Unveiling the importance of surface ionization on desalination and ion-sieving performance of graphene oxide membranes

Abstract

The experimental results have confirmed the negative surface charge of graphene oxide (GO) membranes. However, little work considered the influences of surface ionization on the performance of GO-based desalination or ion-sieving membranes. In this work, the surface charge of GO was included to explore its effects on the desalination performance adopting molecular dynamics (MD) simulation methods. The MD results indicated the enhanced interactions between GO nanochannel and water as well as ions with the increase in surface charge density. Consequently, the water flux enhanced but the ion rejection rate decreased with the increase in surface charge density. We further explored the influences of intercalated cations on the comprehensive desalination performance of GO membranes.

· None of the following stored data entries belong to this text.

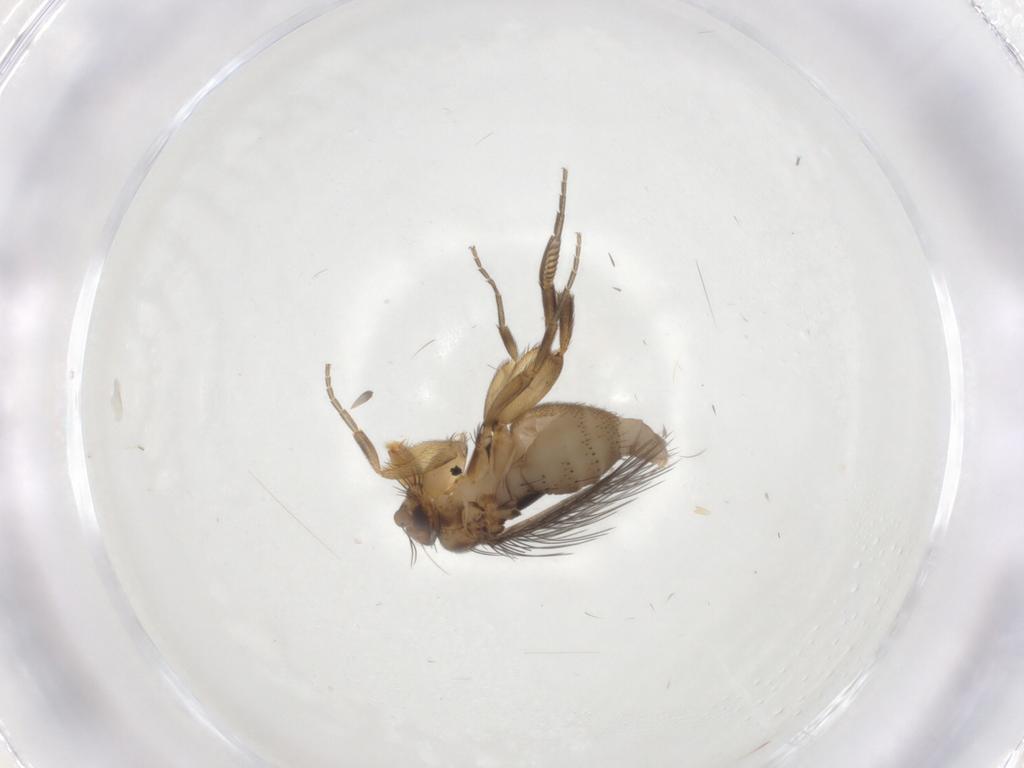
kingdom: Animalia
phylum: Arthropoda
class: Insecta
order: Diptera
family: Phoridae
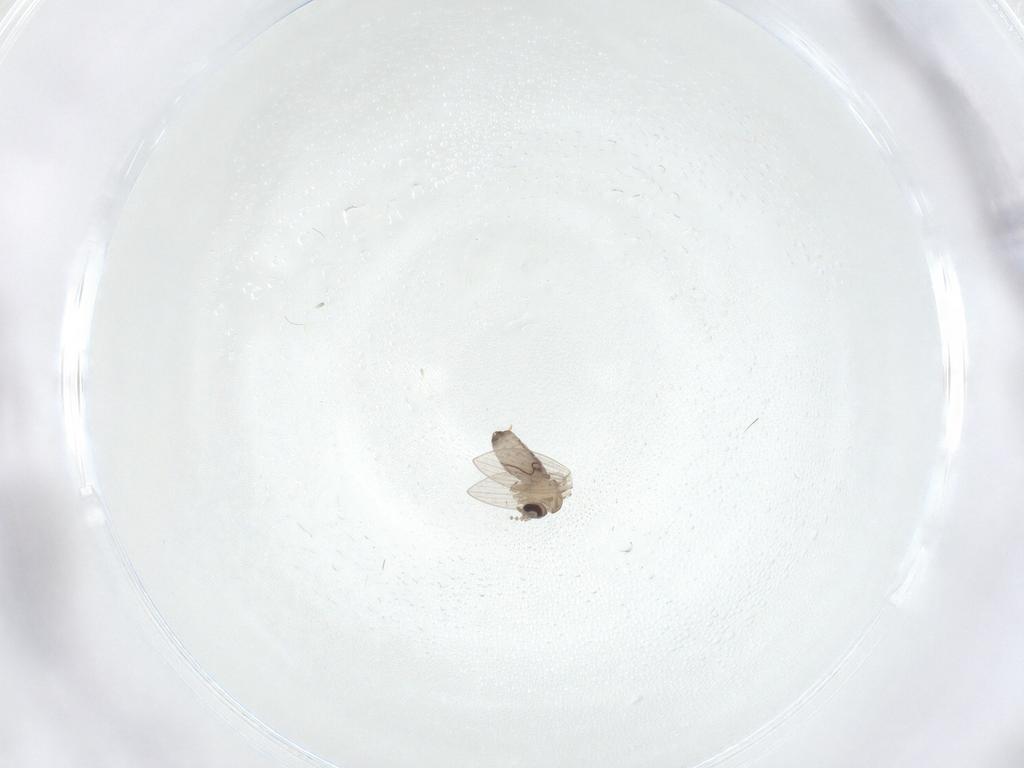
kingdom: Animalia
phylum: Arthropoda
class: Insecta
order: Diptera
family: Psychodidae
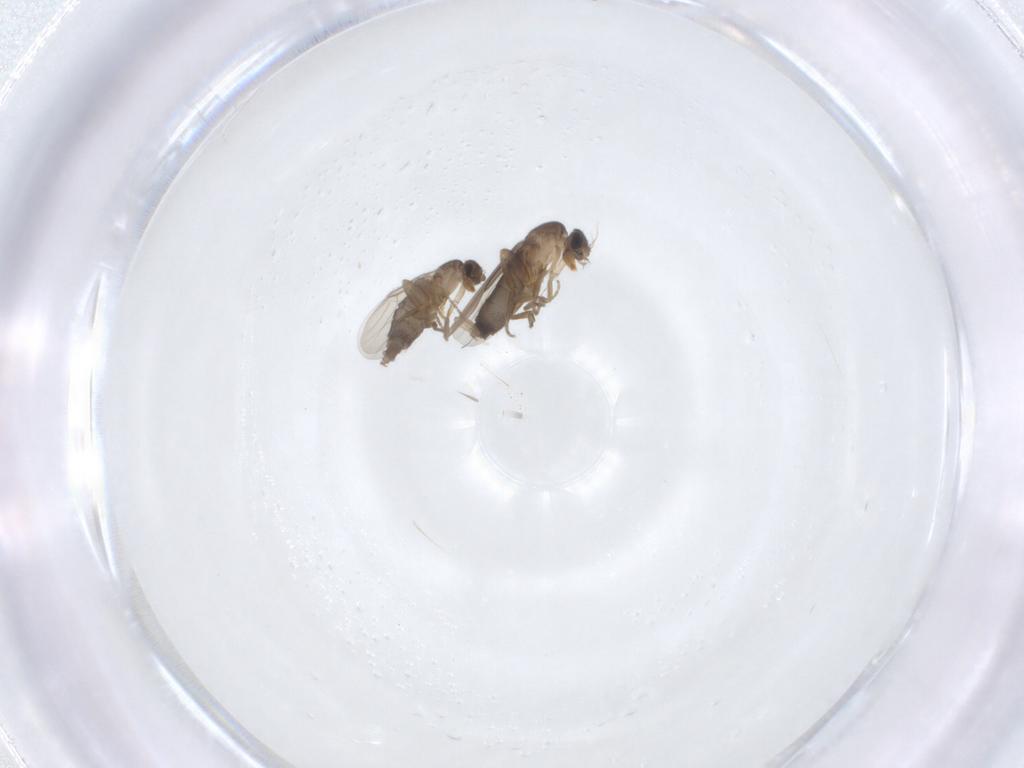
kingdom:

The simulation results turned out that the performance of GO nanochannel was optimized at an appropriate interlayer distance. Among all the investigated cases, GO nanochannel intercalated with Mg2+ possesses the best desalination performance. It was found that surface charge density exerted little effect on optimizing the Li+/Mg2+ separation performance. However, Li+/Mg2+ separation performance could be optimized by narrowing the interlayer distance of GO nanochannel. The revealed mechanisms in this work might provide useful suggestions for designing strategies for nanosheet-based membranes to achieve better desalination and ion-sieving performance.